Method of restoring decayed Writings. In the 77th vol. of the Phil. Trans. there is a paper on this subject by Sir Charles Blagden. One of the best methods he found upon experiment to be, covering the letters with phlogisticated or pruflic alkali, with the addition of a diluted mineral acid; upon the application of which, the letters change very speedily to a deep blue colour, of great beauty and intensity. To prevent the spreading of the colour, which, by blotting the parchment, detracts greatly from the legibility, the alkali should be put on first, and the diluted acid added upon it. The method found to answer best has been, to spread the alkali thin with a feather over the traces of the letters, and then to touch it gently, as nearly upon or over the letters as can be done with the diluted acid, by means of a feather or a bit of stick cut to a blunt point. Though the alkali should occasion no sensible change of colour, yet the moment the acid comes upon it, every trace of a letter turns at once to a fine blue, which soon acquires its full intensity, and is beyond comparison stronger than the colour of the original trace had been. If, then, the corner of a bit of blotting paper be carefully and dexterously applied near the letters, so as to imbibe the superfluous liquor, the staining of the parchment may be in a great measure avoided; for it is this superfluous liquor which, absorbing part of the colouring matter from the letters, becomes a dye to whatever it touches. Care must be taken not to bring the blotting paper in contact with the letters, because the colouring matter is soft whilst wet, and may easily be rubbed off. The acid chiefly employed was the marine; but both the vitriolic and nitrous succeed very well. They should be so far diluted as not to be in danger of corroding the parchment, after which the degree of strength does not seem to be a matter of much nicety.

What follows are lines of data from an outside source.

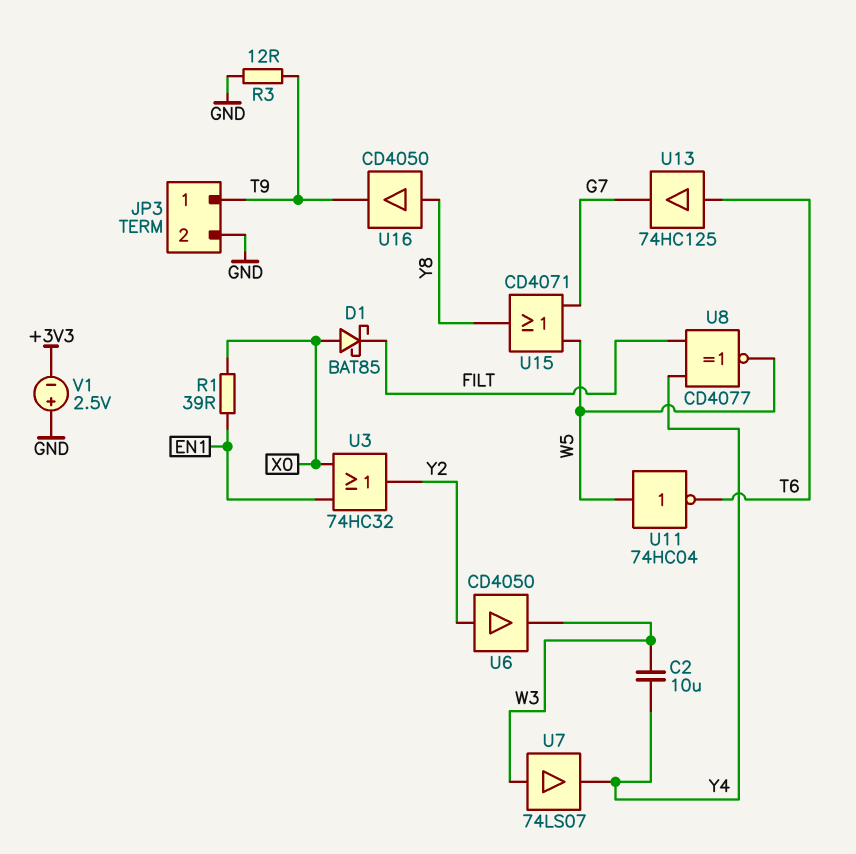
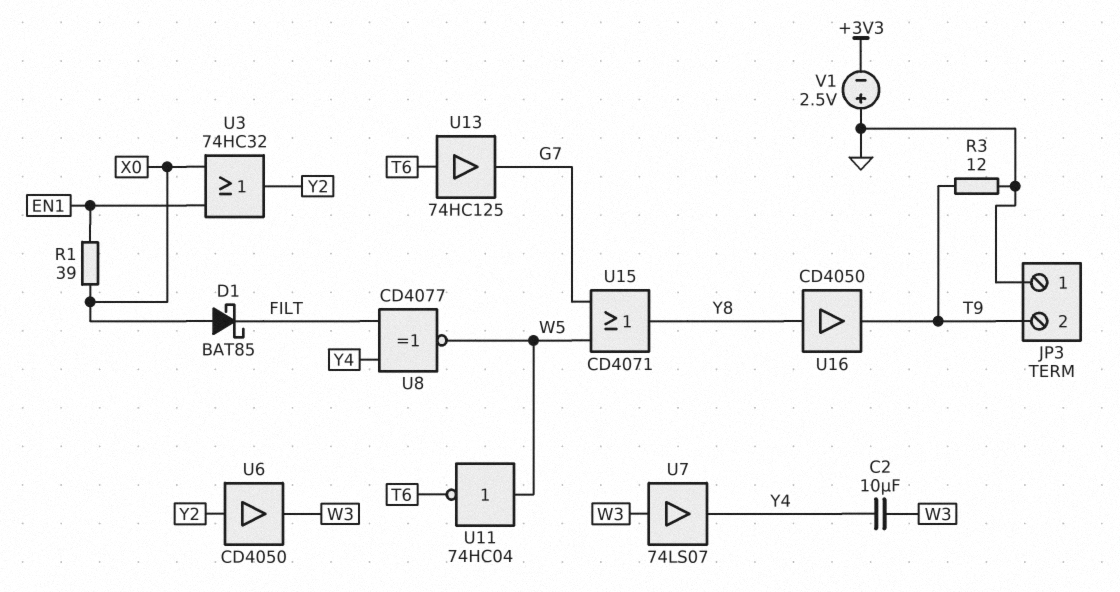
JP3 pin 1: T9 -> GND
JP3 pin 2: GND -> T9

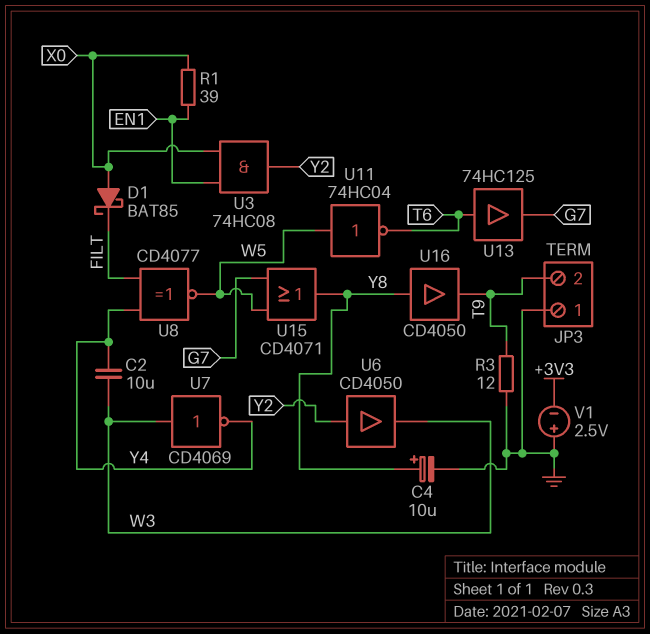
C4: none -> 10uF (plus Y8, minus GND)
U3: OR 74HC32 (in EN1, in X0, out Y2) -> AND 74HC08 (in EN1, in X0, out Y2)
U7: buffer 74LS07 (in W3, out Y4) -> NOT CD4069 (in W3, out Y4)

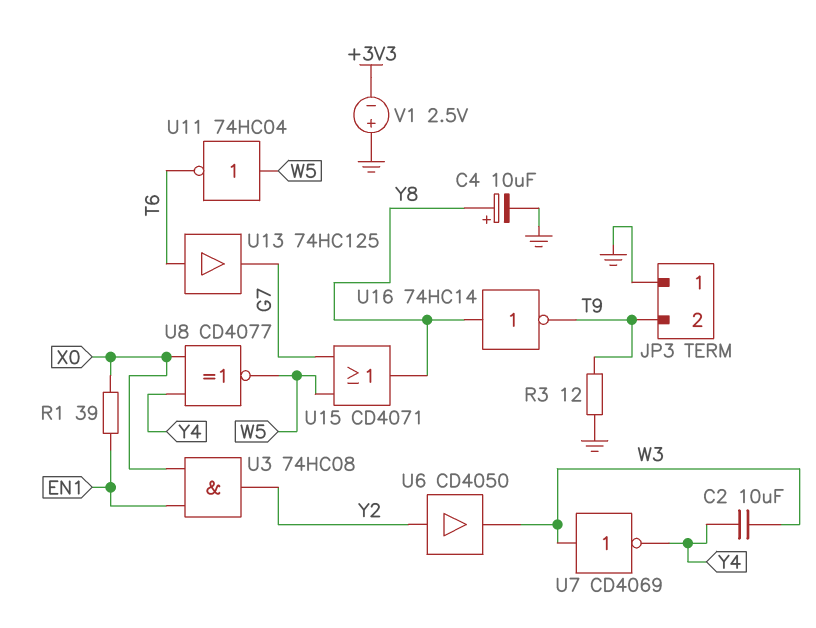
D1: schottky BAT85 (A X0, K FILT) -> none
U8: XNOR CD4077 (in FILT, in Y4, out W5) -> XNOR CD4077 (in X0, in Y4, out W5)
U16: buffer CD4050 (in Y8, out T9) -> NOT 74HC14 (in Y8, out T9)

Method of Copying Writings. The ingenious Mr Watt, about 16 years ago, invented a method of copying writing very speedily, and without the possibility of committing mistakes. A piece of thin unfixed paper is to be taken exactly of the size of the paper to be copied; it is to be moistened with water, or, what is better, with the following liquid: Take of distilled vinegar two pounds weight, dissolve it in one ounce of boracic acid; then take four ounces of oyster-shells calcined to whiteness, and carefully freed from their brown crust; put them into the vinegar, shake the mixture frequently for 24 hours, then let it stand until it deposits its sediment; filter the clear part through unfixed paper into a glass vessel; then add two ounces of the best blue Aleppo galls bruised, and place the liquor in a warm place, shaking it frequently for 24 hours; then filter the liquor again through unfixed paper, and add to it after filtration one quart, ale measure, of pure water. It must then stand 24 hours, and be filtered again if it shows a disposition to deposit any sediment, which it generally does. When the paper has been wet with this liquid, put it between two thick unfixed papers to absorb the superfluous moisture; then lay it over the writing to be copied, and put a piece of clean writing paper above it. Put the whole on the board of a rolling-press, and press them through the rolls, as is done in printing copperplates, and a copy of the writing shall appear on both sides of the thin moistened paper; on one side in a reversed order and direction, but on the other side in the natural order and direction of the lines.